Однажды в Лопушках (Демина) - страница 155

— Правильно, — ответила Линка, когда я ей сказала. И добавила. — К бочагу тоже заглянем.

— Там… эти.

И Верещагина.

Синюхин. Некромант опять же, который что-то там задумал.

— Ничего, мы тихонечко. Иди, обувайся, а то ноги поколешь.

Васятка тихо сопел в подушку и гляделся обманчиво мирным. Но я не поверила ни мирности этой, ни сопению.

— Притворяться не умеешь, — сказала я, натягивая матерчатый тапок.

— Умею, — возмутился Васятка. — А ты… куда?

— По делу. Ты и вправду спи…

Нет, можно было бы и наговором, тогда б он в сон провалился, сам того не понявши. Только мне это показалось каким-то бесчестным, что ли.

И я просто погладила встопорщенные Васяткины вихры.

— Спи, это и вправду наши дела… один человек Ксюху обидел.
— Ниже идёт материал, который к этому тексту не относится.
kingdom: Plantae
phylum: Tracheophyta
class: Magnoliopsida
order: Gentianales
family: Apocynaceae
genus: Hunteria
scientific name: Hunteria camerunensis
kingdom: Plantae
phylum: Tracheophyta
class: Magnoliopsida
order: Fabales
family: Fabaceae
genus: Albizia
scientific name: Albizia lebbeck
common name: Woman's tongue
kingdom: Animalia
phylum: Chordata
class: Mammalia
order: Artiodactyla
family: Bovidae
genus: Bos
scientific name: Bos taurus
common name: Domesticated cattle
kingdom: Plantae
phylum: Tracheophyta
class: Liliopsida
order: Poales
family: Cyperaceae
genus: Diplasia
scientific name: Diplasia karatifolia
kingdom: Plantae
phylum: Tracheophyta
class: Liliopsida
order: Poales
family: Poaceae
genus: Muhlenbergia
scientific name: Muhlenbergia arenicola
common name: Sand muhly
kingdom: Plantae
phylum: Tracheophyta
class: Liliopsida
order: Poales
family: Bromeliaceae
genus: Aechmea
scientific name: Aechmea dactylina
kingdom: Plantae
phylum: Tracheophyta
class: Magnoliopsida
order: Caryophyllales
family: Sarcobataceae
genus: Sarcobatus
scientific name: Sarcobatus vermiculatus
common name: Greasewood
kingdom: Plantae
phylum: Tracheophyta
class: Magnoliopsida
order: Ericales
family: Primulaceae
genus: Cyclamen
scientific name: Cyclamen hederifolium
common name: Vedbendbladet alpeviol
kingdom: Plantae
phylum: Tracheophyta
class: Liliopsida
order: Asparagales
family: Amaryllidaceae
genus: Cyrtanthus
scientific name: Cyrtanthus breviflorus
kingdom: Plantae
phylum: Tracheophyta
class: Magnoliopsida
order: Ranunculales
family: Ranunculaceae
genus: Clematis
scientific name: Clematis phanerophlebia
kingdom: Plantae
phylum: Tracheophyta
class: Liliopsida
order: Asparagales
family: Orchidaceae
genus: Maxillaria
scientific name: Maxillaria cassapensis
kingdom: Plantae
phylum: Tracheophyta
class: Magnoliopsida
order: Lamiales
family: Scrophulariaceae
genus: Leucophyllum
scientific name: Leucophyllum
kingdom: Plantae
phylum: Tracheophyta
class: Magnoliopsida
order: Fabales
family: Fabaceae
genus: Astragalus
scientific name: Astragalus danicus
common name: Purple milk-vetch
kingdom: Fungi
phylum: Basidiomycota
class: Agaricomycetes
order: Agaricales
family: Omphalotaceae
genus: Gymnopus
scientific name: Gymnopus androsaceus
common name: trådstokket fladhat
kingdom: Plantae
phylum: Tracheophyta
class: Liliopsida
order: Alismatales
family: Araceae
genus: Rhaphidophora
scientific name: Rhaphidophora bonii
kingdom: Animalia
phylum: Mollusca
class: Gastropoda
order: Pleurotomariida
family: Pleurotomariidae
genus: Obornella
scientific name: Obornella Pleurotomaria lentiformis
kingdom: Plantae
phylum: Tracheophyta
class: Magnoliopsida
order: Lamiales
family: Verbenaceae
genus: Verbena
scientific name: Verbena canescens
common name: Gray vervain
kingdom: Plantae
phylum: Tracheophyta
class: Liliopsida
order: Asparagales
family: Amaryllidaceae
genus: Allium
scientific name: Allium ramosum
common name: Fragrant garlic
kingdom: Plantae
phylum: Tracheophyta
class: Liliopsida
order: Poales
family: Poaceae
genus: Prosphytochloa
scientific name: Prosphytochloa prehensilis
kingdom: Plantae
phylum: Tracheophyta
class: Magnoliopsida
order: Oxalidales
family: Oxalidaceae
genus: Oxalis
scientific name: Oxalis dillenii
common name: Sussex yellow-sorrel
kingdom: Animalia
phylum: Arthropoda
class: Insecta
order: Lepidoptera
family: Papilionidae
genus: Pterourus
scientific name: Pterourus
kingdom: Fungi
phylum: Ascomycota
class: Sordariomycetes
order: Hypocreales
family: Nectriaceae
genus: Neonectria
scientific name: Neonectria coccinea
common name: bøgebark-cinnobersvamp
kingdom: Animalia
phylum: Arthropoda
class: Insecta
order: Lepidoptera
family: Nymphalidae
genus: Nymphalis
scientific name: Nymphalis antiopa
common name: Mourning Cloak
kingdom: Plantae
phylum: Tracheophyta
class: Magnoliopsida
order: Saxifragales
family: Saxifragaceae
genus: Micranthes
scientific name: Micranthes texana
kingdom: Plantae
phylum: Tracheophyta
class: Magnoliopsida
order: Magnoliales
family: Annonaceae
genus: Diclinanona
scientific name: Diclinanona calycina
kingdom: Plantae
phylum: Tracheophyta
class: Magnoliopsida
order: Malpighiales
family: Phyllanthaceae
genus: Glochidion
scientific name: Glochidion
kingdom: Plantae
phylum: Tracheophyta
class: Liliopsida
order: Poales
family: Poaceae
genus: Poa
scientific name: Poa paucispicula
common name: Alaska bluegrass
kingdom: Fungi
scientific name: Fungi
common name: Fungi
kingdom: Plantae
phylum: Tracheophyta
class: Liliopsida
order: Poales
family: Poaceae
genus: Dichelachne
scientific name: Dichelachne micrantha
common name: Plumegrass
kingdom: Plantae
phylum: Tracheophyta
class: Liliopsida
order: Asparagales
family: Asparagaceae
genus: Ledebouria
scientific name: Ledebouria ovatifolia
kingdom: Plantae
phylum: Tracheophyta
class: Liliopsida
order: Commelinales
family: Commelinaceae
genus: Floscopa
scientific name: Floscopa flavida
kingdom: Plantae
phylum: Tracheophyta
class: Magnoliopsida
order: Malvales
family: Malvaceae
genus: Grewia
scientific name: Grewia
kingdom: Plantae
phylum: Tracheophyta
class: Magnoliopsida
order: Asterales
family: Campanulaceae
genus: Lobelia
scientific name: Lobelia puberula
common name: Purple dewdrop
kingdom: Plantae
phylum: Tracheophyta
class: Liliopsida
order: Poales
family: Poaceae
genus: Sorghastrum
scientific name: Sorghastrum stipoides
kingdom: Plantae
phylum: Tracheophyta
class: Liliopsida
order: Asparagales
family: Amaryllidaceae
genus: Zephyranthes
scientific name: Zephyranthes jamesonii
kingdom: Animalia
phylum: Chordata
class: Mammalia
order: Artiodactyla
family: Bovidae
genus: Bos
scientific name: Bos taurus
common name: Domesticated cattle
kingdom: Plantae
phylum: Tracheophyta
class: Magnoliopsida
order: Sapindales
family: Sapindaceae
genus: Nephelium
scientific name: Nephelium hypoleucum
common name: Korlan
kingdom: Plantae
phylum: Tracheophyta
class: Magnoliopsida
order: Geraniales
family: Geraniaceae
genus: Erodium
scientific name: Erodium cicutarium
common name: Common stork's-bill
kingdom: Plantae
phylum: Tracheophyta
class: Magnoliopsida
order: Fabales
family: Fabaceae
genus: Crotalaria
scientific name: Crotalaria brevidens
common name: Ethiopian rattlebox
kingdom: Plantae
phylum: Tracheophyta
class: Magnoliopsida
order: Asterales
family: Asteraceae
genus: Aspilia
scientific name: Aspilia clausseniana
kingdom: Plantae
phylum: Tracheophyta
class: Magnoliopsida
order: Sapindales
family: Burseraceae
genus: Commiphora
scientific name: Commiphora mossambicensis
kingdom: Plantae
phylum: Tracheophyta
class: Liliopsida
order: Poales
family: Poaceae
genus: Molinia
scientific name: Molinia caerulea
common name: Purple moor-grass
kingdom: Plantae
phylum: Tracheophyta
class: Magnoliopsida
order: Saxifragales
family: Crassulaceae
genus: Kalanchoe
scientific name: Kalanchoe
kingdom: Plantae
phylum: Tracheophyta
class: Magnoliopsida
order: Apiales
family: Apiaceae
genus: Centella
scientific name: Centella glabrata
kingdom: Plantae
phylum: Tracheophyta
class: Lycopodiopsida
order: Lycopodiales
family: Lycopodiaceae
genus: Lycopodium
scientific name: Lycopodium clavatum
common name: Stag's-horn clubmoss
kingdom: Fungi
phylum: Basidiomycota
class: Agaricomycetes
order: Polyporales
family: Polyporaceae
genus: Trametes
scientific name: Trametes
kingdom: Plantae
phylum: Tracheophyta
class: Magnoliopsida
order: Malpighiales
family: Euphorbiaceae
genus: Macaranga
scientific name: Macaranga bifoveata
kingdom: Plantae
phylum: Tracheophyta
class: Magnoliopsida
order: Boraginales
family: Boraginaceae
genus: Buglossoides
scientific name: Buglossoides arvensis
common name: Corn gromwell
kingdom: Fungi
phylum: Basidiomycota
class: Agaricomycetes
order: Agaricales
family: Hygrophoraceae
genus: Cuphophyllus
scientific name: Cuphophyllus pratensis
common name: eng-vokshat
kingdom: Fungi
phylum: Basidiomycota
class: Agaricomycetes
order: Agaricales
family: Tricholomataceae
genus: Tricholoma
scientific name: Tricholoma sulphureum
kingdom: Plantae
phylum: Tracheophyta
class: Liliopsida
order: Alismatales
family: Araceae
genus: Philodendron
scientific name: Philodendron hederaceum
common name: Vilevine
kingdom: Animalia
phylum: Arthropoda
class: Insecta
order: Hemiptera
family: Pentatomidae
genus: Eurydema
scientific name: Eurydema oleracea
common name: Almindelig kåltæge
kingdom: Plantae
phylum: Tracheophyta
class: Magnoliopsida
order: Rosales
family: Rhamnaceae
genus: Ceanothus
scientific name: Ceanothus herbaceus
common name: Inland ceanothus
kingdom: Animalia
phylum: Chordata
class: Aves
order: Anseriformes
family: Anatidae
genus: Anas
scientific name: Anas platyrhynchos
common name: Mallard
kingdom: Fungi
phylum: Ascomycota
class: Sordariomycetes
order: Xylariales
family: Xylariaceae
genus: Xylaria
— И вы его проклянете? — радостным шепотом поинтересовался Васятка.

— Проклинать кого-то запрещено законом. Но просто попросим богиню.

— А богиню просить законом не запрещено?

— Ну… — я подумала, что все-таки в суть некоторых вещей Васятке рано вникать. — Это смотря как просить…

А тетка вернулась и ничего не сказала, кивнула лишь, после же протянула круглую ковригу хлеба.

— Негоже с пустыми руками.

И мне стало очевидно, что все-то она знает. И про Ксюху, и про нас с Линкой, стало быть, знает не только она. А раз знает и не отговаривает, то… мы все делаем правильно?

Или нет?

Или каждый сам в ответе за деяния свои?

— Тетя, — я вдруг поняла, что боюсь. Никогда-то, даже в ту ночь, когда мы к алтарю ходили и кровь свою лили, не было страшно. А теперь прямо сердце ледяною рукой сдавило. — А… а она ведь должна знать? Про маму и… и если… спросить.

— Спросить можно, — в темноте было не разглядеть выражения теткиного лица. — Однако не жди, что ответят. И…

…и негоже к богине с пустыми руками идти. Хлеб у меня есть, но он теткин, её руками сотворенный. Этого хватит, чтобы уважение оказать, но вот если я хочу спросить.

Или…

Оказавшись во дворе, я махнула Линке рукой: мол, сейчас. Не знаю, что вело меня, то ли страх, то ли дурь, то ли дикая надежда, причем понятия не имею на что, однако я вытащила ту самую шкатулку.

Её возьму.

А там… там видно будет.

Шли мы молча. И я слышала неровное Линкино дыхание. Сама она скользила тенью, и ни травинки не шелохнулось под ногой её. Лес встретил торжественной тишиной. Вздымались в небеса сосны. И лунный свет, пробиваясь сквозь сплетения ветвей, красил мхи белым цветом.

Заплакал козодой.

И замолчал.

А чаща расступилась.

Поднялись ввысь кусты ежевики, подобрали колючие ветви, что юбки. Затрясли стеклянною листвой осинки. Стало холодно.

Вот, что я запомнила с того раза: холод. Пронизывающий. Выматывающий. Долгий. Этот холод не ушел даже после того, как мы выбрались с заповедной поляны. Он, этот холод, тянул обратно.